# Fort Morgan: (possibly) stupid question



## Morning Wood (Jun 17, 2011)

In reading about fishing the point / Dixie bar, it seems the hike is an issue. Would it be unsafe or ridiculous to launch a small jon boat (1542 w/ a 15hp) from the Marina and motor around to that area. If not, is the surf too bad to beach such a boat just outside of the pass?

In addition to whatever gear, I'll be toting a 6 & 8 year old who are avid fisherman, but mobility is an issue getting everyone there.

Would such a boat w/ trolling motor suffice for bay fishing close by the marina or simply be the wrong tool for the job?


----------



## seachaser (Jan 8, 2009)

wrong tool for the job the tide change there is very bad.


----------



## aroundthehorn (Aug 29, 2010)

I have never fished there, but no way I would beach a boat that size outside of the pass. You'll get swamped. It doesn't take much surf at all.


----------



## j.howell (Mar 20, 2011)

Morning Wood said:


> In reading about fishing the point / Dixie bar, it seems the hike is an issue. Would it be unsafe or ridiculous to launch a small jon boat (1542 w/ a 15hp) from the Marina and motor around to that area. If not, is the surf too bad to beach such a boat just outside of the pass?
> 
> In addition to whatever gear, I'll be toting a 6 & 8 year old who are avid fisherman, but mobility is an issue getting everyone there.
> 
> Would such a boat w/ trolling motor suffice for bay fishing close by the marina or simply be the wrong tool for the job?

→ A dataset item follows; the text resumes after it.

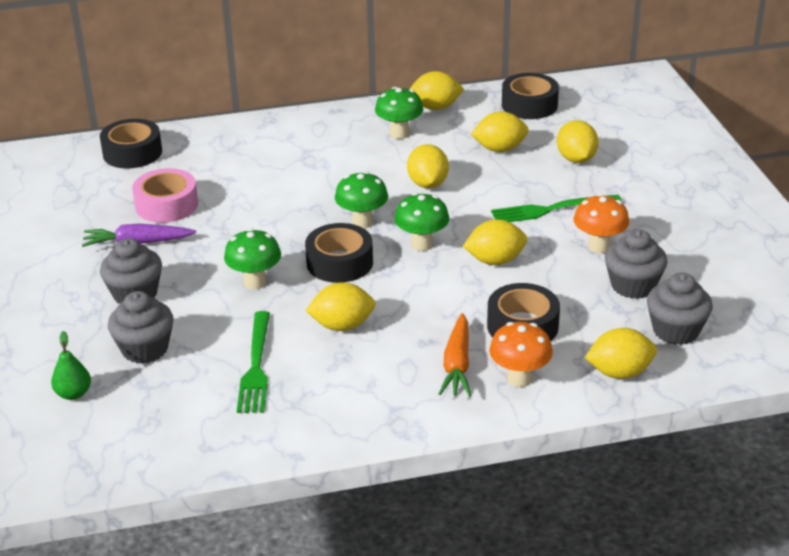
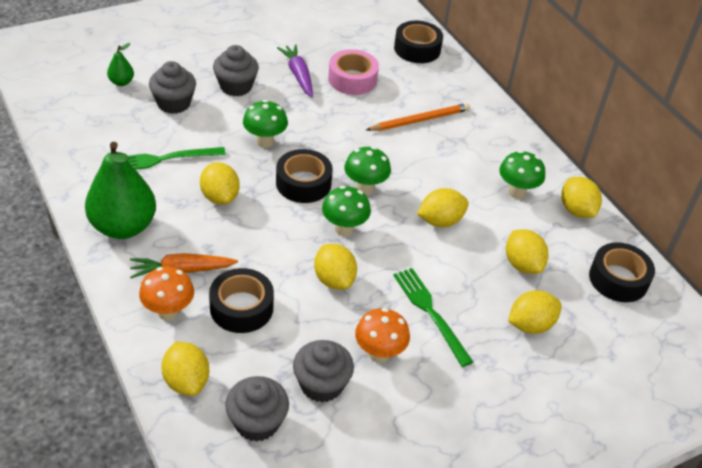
camera: 70 degrees right, 10 degrees up
(263, 171) = (420, 120): none -> orange pencil
(370, 406) = (123, 226): none -> green pear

I dont even know what the dixie bar is, is that the point/beach at ft. pickens?


----------



## Snatch it (Feb 17, 2009)

Could become a dangerous situation very fast! ! Especially with a child!!


----------



## bstuart (Dec 4, 2009)

I fish Dixey Bar frequently and would not go there in that size boat....especially with children aboard. The tide rips across the bar and when the wind opposes the tide it gets very rough. If you want to launch at Ft. Morgan Marina, I would suggest you get some live shrimp and bull minnows (the marina sells them) and fish inside and just outside the marina. Lots of specks and flounder hang around the marina rocks and pilings.


----------



## Prince Caspian (Jun 13, 2011)

Unless you are one of those barrel over Niagra Falls types, I would recommend against going out there in a Jon boat. I fish Dixey bar frequently, and even on days where the bay and gulf are smooth, the bar turns into a washing machine. In a Jon boat, I'd take the kids to little lagoon and do some speck fishing. I've also caught some small reds and some big croakers there. There's a free launch (I know, I know, no such thing as a free launch...) on the south side of 180. It's deeper over on the west side of the lagoon, and with as hot as it has been, I'd be willing to bet that that's where the trout are.


----------



## my3nme (Oct 9, 2007)

NOOOOO...read about what happened to people that tried


----------